What this estimator does
This is a universal Earth-science and physics tool. Given the temperature, air pressure and altitude at your current location, plus the altitude of a destination, it projects the temperature and atmospheric pressure you would expect at that destination using the standard atmosphere model. It works anywhere on Earth and handles destinations that are higher or lower than your starting point.
How to use it
Enter the current temperature (choose °C or K), the current air pressure (hPa, Pa, kPa, atm or mmHg), and the current altitude (m, km or ft). Then enter the destination altitude in your preferred unit. The tool converts everything to SI internally, applies the lapse-rate and barometric formulas, and reports the destination temperature in °C (and K) and the destination pressure in your chosen pressure unit (and Pa).
The formula explained
In the troposphere, temperature drops at a standard environmental lapse rate of \(L = 0.0065\) K per metre (6.5 °C per 1000 m). With altitude change \(\Delta h\) = destination minus current altitude, the destination temperature is $$T_1 = T_0 - L\,\Delta h$$ where \(T_0\) is the current temperature in Kelvin.

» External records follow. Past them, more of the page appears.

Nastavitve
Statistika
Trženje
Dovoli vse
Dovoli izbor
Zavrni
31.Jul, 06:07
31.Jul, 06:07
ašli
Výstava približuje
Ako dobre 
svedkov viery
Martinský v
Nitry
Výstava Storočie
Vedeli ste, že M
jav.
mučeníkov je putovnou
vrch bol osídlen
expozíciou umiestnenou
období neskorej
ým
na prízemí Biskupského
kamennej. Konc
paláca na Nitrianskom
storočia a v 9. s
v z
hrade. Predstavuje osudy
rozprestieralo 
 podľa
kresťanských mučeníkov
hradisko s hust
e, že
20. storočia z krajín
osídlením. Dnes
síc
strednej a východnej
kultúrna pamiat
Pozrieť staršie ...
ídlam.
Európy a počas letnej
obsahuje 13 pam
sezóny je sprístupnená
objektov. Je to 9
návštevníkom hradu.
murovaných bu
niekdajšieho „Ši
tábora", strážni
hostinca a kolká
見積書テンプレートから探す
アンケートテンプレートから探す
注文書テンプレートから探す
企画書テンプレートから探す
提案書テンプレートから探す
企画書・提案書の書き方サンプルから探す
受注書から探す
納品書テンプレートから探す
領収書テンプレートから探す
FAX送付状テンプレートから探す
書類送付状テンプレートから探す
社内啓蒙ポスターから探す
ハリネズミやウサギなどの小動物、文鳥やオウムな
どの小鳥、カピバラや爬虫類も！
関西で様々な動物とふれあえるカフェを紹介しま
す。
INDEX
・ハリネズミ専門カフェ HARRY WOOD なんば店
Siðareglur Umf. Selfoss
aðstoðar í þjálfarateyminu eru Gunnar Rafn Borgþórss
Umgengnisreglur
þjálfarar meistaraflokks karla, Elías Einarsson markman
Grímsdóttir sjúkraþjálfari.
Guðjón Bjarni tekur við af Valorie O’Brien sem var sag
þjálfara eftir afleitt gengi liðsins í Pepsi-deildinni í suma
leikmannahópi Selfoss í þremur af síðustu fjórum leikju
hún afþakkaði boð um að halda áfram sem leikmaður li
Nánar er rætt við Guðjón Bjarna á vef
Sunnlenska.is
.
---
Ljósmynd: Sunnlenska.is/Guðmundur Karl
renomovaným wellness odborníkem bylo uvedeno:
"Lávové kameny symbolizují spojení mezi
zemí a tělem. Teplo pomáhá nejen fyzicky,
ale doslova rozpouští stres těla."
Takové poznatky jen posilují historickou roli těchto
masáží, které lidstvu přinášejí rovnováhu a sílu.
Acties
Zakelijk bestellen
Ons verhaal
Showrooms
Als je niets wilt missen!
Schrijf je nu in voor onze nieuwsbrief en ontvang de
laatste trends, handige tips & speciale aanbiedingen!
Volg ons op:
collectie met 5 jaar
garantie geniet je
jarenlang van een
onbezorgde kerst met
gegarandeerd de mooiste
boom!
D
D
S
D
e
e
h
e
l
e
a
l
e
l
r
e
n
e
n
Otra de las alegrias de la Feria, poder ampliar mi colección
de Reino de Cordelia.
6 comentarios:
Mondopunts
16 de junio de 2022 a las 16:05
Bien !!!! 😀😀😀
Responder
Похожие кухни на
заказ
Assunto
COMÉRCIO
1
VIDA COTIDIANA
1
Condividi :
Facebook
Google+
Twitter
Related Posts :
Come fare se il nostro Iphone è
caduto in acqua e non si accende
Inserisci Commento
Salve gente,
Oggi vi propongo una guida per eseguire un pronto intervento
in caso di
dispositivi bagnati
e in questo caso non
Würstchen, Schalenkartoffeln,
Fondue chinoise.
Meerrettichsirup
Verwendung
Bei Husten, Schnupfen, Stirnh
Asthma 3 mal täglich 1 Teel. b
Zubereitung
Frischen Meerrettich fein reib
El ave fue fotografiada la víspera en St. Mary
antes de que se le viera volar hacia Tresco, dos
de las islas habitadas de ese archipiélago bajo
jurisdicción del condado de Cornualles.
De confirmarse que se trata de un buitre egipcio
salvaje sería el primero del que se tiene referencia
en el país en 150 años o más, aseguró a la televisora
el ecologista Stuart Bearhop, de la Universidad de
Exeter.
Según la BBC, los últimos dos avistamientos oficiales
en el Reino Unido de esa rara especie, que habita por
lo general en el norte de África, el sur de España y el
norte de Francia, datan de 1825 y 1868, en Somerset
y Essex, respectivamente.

Pressure follows the barometric formula referenced to your current level: $$P_1 = P_0 \left(\frac{T_1}{T_0}\right)^{gM/(RL)}$$ Using \(g = 9.80665\ \text{m/s}^2\), \(M = 0.0289644\ \text{kg/mol}\), \(R = 8.31447\ \text{J/(mol}\cdot\text{K)}\) and \(L = 0.0065\), the exponent is approximately \(5.25579\). The pressure ratio requires absolute (Kelvin) temperature, which is why \(T_0\) is converted before the calculation.
Worked example
Current: 15 °C, 1013.25 hPa, 0 m. Destination: 1000 m. Then \(T_0 = 288.15\ \text{K}\), \(P_0 = 101325\ \text{Pa}\), \(\Delta h = 1000\ \text{m}\). Temperature: $$T_1 = 288.15 - 6.5 = 281.65\ \text{K} = \mathbf{8.5\ \degree C}$$ Pressure ratio \(281.65/288.15 = 0.977442\); raised to \(5.25579\) gives \(0.886993\), so $$P_1 = 101325 \times 0.886993 \approx 89875\ \text{Pa} = \mathbf{898.75\ \text{hPa}}$$ These match the standard-atmosphere values at 1 km.
FAQ
Does it work if the destination is lower? Yes. A negative \(\Delta h\) makes temperature rise and pressure increase, exactly as the formula predicts.
How accurate is it? It is a standard-atmosphere estimate valid in the troposphere (up to about 11 km). It ignores humidity, local weather and real lapse-rate variation, so treat it as a physical estimate, not a forecast.
Why convert to Kelvin? The lapse-rate term is the same in °C or K because it is a temperature difference, but the pressure ratio \(T_1/T_0\) only makes physical sense with absolute (Kelvin) temperatures.